Spoken word artist Hondred Percent has rigged out his poetic raps with musical trappings and created a vivid collection of auditory art; a hip-hop album that defies the preconceptions of a music culture soaked in derogatory shout-outs to money, sex, and fame. Decrying what the Ghanaian rapper calls “moral decay” may not be a groundbreaking concept, but for a debut album in the hip hop category, WTF? is in the very least a venturesome feat.
Still, it’s not all radio-friendly. “Just because it has parental advisory on it, doesn’t mean that I’m talking about stuff that shouldn’t be heard,” the artist says in an interview with yoyo tinz. “Are there swear words? Yes, but it’s intentional. It’s a bit hypocritical to stand up and say you are going to talk about certain issues in Ghana and assume that it’s gonna be all clean.”
Hondred Percent, or Paul Forjoe Jr., was introduced to hip hop by his brother, though didn’t quite comprehend “what the hell was being said.” The turning point happened during the 90’s growing pains, like the murder of Biggie and the album ‘Life After Death’ that followed. “I was now studying lyrics,” Paul says of his high school days. The less tragic squabbles of whether Jay-Z or Nas was a better rapper helped pinpointed his style. “Even though I liked both artists, I realized I gravitated more towards punchlines as opposed to storytelling.”
Paul listened to rap but wrote poetry “for romantic purposes”, which was more akin to Robert Frost than Jay-Z. “The kind of jargon…” He shakes his head. “It wasn’t down to earth to the modern person.”
Years later, this album is a far cry from Paul’s young Shakespearean tendencies. Now, his poetic POV is, in a word, refreshing. Hondred Percent has flipped the lyrical game on its head and spun it like a top. Punctuated with thought-provoking punchlines, WTF?‘s verbose heart throbs with beats reminiscent of the 90’s; an old-school feel with new-school theory.
It was while attending university in South Africa that Paul refined his lyrical prowess. An epiphanic poetry meeting exposed him to the frank, relatable lyricism of the spoken word culture. He realized how his love of hip hop and affinity for words could unite. After university, Paul returned to Ghana as Hondred Percent – a name that served as a self-motivation tool.
“When I say I’m the best, I’m not saying I’m better than you,” Hondred explains the motive behind his bold epithet. “All I’m saying is in my mind, I am the ‘ish’. Because if I don’t see myself that way, I’m not going to expect the best from myself.”
This attitude is reflected in the track ‘Akola Boni’, where he makes a vote for the resurrection of moral fibre. The melancholy of the imagery-lit ‘Africa Sent Me a WhatsApp Message’ digs into social and economic issues, and the upbeat, grown-up sing-along ‘Doing It Live’ gets you back on your feet. Musically, ‘Do What I Do’ nearly stands alone on stage but holds its own with strong prose.
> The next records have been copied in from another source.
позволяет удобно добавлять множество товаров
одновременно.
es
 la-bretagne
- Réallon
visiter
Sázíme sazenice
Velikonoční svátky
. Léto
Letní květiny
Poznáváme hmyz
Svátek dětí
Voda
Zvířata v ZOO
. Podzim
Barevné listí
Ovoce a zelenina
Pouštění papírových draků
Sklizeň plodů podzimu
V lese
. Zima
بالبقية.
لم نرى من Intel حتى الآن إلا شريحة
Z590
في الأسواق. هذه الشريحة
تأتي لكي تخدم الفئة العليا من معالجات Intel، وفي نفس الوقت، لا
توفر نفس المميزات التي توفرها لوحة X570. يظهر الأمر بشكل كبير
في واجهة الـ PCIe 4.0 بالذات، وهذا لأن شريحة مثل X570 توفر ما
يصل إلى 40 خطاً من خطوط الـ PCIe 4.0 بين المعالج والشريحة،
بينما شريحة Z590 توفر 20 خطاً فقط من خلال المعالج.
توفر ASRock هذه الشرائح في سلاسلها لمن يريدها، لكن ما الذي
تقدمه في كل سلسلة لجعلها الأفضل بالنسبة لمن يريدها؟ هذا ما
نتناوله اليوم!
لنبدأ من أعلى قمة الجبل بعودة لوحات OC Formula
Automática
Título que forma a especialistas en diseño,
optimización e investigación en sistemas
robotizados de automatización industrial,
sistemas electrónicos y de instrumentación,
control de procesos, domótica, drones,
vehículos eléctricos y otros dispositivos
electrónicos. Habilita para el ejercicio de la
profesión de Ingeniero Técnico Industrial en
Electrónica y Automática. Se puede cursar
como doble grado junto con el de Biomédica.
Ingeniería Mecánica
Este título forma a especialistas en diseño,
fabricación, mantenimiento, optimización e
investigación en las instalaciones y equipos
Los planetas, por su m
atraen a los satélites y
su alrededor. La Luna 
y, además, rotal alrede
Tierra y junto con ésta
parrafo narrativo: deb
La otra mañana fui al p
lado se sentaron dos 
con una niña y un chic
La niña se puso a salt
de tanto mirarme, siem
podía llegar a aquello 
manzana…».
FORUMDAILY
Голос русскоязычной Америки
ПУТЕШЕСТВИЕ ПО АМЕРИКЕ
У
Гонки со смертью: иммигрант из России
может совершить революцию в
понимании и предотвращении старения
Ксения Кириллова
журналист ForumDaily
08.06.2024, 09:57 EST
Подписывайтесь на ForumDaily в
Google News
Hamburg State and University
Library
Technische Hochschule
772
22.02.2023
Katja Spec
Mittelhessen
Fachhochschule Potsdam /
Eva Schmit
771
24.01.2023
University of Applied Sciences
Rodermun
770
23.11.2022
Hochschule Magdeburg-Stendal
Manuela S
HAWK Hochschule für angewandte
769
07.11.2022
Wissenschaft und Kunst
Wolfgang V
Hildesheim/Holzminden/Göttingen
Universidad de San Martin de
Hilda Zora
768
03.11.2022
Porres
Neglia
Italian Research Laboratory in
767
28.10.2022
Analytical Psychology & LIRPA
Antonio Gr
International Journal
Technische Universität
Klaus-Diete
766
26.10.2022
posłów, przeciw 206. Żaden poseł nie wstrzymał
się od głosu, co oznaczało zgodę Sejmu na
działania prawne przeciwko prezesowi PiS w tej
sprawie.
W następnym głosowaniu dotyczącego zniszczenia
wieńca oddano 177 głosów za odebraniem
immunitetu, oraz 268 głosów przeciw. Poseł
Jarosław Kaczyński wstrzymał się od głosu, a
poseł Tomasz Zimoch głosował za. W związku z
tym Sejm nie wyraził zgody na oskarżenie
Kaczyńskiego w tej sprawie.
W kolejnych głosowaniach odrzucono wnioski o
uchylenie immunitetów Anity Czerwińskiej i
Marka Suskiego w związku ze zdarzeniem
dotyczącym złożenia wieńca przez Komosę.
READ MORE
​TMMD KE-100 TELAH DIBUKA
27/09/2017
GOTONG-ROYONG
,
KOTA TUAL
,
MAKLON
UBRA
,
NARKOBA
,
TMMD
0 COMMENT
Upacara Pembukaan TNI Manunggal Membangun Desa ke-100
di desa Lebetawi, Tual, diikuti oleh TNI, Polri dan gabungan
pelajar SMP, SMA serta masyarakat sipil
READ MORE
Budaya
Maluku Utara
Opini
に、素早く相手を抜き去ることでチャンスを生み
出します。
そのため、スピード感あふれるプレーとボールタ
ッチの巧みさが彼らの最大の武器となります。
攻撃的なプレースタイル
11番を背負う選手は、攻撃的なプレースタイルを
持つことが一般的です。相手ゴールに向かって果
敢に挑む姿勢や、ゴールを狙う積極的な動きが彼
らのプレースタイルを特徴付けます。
The art of the word is where hip hop artists flounder or float. In WTF?, Hondred Percent swims. Against the current. The fundamentals of spoken word flourish against non-fussy beats produced by Boamah Made It (and some by the artist himself).
WTF?‘s diversity percolates the ears and the cortex, simultaneously moving feet and shifting thought patterns. Paul’s positive dispatch juxtaposed with nostalgic beats are not paradoxical. It is the revival of an optimistic attitude, the challenge of goodness in a season of bad, the rebranding of the hardworking hustle in apathetic days.
Crescendoing from simple beats to accelerated move-your-body rhythms and staccato’d with comedic interludes of a rather unexpected ‘character’, WTF? takes a jab at life’s dramatic nonsense and social media shenanigans, then jumps into corruption, religion, and “naughty boy” territory with a topical cohesion of satire.
He isolates underlying details of everyday life that often go overlooked and overused, calling out the subconscious effects they render on the populations psyche. The unforgettable ‘BNS’ throws profanity in your face in a less than subtle attempt to demystify the conundrum of certain **** words. With a flourish of robust rhetoric, he nails it.
Hondred Percent has stitched together a colourful, thought-provoking quilt of records rooted in “Ghanadom” with universal appeal.
The artist expresses ability to not take the world seriously enough to impede the enjoyment of life. An exercise in critical thinking, WTF? questions the status quo. Hondred’s version of the popular acronym is not the usual rhetorical profanity, but a carefully crafted question poised to the listener. What does Hondred Percent’s WTF? really stand for, then? The answer, like the album, is not what you’d expect.